→ **THE PROBLEM**
Copy the stretch from "The most common" through "and EPWE approaches." in the abstract on metamaterial thin plates, swapping "approaches" for "methods".

→ **GIVEN TEXT**
Session: 17-01-01 Research Posters

Paper Number: 74215

Start Time: Thursday, 02:25 PM

74215 - Elastic Wave Propagation in Metamaterial Thin Plates With Periodic Shunted Piezo-Patches 

Periodic structures known as phononic crystals and mechanical metamaterials are artificial structures designed to open up Bragg-type and/or locally resonant band gaps. In these ranges of frequency, there are no propagating waves, only evanescent waves. Such periodic structures are being applied in many branches of science, and have many applications, e.g., passive/active vibration control, acoustic barriers/filters, metamaterials-based enhanced energy harvesting, waveguides, among others. More recently, periodic structures with shunt circuits, named piezoelectric metamaterials, have been proposed for vibration attenuation in low frequencies. These piezoelectric structures exhibit abnormal properties, different from those found in nature, through the artificial design of the topology or exploring the shunt circuit parameters. In this study, the wave propagation in a 2-D elastic metamaterial thin plate with periodic arrays of shunted piezo-patches is investigated. This piezoelectric metamaterial plate is capable of filtering the propagation of flexural elastic waves over a specified range of frequency.

The most common strategy to analysis the wave attenuation behaviour in a metamaterial is to compute the complex dispersion relation. There are many methods used to calculate the complex values of wave numbers, for instance the multiple scattering theory (MST), spatial Laplace transform for complex wave number, wave finite element (WFE), finite element (FE), multipole expansion, finite difference time domain (FDTD), transfer matrix (TM), extended Bloch mode synthesis, state-space formulation, plane wave expansion (PWE), extended plane wave expansion (EPWE), among others. In this study, the complex dispersion diagrams are obtained by the PWE and EPWE approaches.

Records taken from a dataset
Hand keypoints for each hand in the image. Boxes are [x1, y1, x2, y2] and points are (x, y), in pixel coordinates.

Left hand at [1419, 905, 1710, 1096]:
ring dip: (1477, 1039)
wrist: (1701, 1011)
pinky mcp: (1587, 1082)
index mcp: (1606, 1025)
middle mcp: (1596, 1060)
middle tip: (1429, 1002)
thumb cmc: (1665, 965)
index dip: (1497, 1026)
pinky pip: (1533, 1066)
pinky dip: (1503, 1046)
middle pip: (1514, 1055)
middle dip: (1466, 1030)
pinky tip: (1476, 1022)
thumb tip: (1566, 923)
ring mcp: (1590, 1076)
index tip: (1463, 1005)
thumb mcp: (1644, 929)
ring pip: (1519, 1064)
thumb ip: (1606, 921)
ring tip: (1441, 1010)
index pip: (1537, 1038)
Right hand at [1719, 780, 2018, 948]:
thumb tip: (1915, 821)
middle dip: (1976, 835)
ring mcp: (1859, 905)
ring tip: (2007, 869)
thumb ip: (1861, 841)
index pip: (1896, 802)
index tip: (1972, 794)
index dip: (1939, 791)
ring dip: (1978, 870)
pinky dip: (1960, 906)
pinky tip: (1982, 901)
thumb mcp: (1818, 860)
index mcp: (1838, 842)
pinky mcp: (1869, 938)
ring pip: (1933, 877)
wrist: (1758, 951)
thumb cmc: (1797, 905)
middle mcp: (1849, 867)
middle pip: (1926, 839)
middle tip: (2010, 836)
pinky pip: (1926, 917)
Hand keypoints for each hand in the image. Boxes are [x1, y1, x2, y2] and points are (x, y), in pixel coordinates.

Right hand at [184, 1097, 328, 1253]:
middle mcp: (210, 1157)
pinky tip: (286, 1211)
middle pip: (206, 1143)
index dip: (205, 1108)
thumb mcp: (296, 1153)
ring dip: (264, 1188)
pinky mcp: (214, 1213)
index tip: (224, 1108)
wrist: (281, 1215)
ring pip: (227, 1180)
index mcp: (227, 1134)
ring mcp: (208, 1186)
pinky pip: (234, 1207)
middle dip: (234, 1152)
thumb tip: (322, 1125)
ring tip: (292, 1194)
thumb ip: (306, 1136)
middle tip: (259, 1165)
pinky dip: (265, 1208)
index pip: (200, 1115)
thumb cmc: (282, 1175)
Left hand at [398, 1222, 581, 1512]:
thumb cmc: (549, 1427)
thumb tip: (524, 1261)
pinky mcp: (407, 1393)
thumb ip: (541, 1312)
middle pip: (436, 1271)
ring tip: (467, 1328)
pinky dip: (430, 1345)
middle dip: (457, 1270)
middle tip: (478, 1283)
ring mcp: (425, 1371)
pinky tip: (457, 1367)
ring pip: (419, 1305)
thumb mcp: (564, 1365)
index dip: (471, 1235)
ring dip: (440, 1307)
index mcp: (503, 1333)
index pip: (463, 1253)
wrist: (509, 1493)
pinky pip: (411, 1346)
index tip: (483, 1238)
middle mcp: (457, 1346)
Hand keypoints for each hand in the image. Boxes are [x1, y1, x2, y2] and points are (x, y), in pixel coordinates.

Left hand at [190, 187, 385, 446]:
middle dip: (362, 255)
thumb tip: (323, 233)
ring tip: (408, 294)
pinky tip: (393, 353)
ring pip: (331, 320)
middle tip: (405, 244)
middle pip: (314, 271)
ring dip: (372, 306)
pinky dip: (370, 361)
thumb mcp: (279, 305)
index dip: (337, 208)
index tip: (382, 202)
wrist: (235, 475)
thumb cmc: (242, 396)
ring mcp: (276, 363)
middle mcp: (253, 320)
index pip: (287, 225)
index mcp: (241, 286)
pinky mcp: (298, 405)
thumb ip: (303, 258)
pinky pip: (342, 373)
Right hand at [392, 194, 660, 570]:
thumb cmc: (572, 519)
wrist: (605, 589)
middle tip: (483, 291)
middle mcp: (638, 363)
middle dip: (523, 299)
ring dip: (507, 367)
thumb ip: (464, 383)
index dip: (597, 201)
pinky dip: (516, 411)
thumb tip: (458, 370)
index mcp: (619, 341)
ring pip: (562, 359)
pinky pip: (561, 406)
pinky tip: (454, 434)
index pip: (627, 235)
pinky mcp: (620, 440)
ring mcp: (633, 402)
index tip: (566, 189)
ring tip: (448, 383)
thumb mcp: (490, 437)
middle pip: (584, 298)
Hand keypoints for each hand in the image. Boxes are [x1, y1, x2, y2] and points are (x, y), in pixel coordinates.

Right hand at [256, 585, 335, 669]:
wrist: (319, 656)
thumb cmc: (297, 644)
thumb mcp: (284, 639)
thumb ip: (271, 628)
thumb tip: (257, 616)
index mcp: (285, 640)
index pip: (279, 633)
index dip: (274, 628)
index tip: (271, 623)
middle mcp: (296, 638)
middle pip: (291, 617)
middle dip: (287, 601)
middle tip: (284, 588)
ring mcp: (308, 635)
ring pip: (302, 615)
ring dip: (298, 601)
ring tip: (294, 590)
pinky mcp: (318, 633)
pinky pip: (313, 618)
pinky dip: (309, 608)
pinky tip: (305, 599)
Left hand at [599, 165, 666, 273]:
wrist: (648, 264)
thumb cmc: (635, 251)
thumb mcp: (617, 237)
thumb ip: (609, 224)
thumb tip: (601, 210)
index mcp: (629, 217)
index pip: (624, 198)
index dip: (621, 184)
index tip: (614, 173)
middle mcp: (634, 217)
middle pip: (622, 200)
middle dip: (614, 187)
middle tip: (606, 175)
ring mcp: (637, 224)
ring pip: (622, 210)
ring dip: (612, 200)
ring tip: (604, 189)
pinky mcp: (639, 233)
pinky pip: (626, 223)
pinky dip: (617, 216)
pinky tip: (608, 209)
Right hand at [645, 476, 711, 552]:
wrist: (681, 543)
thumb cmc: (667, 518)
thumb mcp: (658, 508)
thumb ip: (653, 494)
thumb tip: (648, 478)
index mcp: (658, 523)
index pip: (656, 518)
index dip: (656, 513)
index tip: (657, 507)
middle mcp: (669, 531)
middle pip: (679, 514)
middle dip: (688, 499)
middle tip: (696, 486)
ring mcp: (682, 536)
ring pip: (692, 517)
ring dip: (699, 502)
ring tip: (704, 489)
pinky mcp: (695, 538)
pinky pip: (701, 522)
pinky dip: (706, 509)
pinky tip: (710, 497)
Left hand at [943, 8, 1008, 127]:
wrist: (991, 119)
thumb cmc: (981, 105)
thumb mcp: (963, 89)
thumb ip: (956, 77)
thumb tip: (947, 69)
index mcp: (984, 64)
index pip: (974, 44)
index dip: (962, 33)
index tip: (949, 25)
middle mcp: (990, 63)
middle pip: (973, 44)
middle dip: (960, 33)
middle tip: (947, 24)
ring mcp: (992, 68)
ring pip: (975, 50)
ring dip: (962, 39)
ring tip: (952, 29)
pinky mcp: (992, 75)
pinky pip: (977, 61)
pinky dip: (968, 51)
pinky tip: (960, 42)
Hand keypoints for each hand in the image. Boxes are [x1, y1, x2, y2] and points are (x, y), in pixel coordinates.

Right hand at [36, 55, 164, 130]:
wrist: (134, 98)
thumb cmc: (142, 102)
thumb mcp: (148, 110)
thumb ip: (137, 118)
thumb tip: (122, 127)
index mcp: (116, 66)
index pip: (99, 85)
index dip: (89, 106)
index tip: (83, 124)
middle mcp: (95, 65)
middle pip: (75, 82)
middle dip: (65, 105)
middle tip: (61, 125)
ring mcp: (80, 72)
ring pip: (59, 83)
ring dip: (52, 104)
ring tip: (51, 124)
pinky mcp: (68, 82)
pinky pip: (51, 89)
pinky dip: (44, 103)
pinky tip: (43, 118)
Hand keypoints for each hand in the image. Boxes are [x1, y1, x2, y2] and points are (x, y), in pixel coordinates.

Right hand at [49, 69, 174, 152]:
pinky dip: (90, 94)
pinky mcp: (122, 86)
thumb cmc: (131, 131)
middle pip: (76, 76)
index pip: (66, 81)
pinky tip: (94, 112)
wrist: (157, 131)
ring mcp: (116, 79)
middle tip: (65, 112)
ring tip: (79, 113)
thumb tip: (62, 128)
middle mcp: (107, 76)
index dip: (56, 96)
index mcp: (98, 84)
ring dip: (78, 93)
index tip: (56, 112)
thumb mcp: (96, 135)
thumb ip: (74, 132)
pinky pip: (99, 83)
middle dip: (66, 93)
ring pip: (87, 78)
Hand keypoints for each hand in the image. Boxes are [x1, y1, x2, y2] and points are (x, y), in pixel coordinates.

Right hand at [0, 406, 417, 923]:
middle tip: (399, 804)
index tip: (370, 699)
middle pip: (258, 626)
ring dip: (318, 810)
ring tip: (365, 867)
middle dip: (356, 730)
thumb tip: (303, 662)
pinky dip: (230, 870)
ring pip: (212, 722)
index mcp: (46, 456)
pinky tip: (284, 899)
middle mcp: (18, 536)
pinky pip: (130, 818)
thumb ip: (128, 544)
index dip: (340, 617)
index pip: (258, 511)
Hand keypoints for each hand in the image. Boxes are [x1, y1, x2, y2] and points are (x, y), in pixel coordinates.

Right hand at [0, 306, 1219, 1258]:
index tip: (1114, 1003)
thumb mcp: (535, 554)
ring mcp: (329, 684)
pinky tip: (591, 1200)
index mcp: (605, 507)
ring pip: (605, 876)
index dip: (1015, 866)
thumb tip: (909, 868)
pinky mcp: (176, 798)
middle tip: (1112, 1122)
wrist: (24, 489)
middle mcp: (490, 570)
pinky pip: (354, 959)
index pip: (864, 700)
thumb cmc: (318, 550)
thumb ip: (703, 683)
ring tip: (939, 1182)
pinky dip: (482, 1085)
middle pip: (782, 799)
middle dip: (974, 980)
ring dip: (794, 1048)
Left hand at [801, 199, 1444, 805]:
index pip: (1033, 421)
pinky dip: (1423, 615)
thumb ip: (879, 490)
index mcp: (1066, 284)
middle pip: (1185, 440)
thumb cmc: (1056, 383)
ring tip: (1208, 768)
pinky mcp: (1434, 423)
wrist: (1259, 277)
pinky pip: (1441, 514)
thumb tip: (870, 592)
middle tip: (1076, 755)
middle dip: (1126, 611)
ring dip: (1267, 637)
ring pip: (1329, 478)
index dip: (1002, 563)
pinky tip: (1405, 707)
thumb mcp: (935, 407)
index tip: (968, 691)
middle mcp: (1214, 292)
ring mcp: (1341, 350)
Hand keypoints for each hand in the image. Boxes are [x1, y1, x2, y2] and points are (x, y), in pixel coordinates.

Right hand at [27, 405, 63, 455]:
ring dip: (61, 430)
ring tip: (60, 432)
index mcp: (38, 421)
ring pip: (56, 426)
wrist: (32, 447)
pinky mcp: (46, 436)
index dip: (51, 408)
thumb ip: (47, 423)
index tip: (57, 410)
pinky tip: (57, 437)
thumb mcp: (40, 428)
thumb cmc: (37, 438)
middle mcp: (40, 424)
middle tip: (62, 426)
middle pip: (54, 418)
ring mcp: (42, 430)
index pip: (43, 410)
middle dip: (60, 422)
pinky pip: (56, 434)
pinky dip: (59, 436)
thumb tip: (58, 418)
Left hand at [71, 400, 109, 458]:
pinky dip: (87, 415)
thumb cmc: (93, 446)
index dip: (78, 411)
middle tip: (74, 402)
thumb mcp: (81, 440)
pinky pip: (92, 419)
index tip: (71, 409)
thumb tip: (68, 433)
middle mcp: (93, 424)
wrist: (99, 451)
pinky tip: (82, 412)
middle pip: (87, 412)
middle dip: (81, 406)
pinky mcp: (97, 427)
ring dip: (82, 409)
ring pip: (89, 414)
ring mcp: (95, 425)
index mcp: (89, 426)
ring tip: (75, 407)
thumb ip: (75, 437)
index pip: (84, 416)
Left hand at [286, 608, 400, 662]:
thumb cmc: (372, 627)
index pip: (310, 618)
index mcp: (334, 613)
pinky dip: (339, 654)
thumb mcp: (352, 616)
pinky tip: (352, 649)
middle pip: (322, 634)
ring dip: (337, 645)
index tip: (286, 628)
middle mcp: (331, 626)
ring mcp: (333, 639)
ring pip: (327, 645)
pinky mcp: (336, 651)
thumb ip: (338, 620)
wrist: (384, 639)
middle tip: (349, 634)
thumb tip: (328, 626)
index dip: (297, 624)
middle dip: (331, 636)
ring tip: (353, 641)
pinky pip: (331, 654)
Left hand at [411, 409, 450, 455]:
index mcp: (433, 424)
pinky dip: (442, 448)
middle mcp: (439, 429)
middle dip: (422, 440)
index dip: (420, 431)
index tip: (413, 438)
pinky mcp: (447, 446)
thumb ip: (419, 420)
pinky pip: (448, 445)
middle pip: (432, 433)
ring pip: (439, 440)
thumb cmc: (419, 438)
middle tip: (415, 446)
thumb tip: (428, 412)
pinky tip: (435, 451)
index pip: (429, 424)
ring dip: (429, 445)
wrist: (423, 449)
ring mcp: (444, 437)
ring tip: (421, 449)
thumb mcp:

→ **RESULT FOR THIS EXERCISE**
The most common strategy to analysis the wave attenuation behaviour in a metamaterial is to compute the complex dispersion relation. There are many methods used to calculate the complex values of wave numbers, for instance the multiple scattering theory (MST), spatial Laplace transform for complex wave number, wave finite element (WFE), finite element (FE), multipole expansion, finite difference time domain (FDTD), transfer matrix (TM), extended Bloch mode synthesis, state-space formulation, plane wave expansion (PWE), extended plane wave expansion (EPWE), among others. In this study, the complex dispersion diagrams are obtained by the PWE and EPWE methods.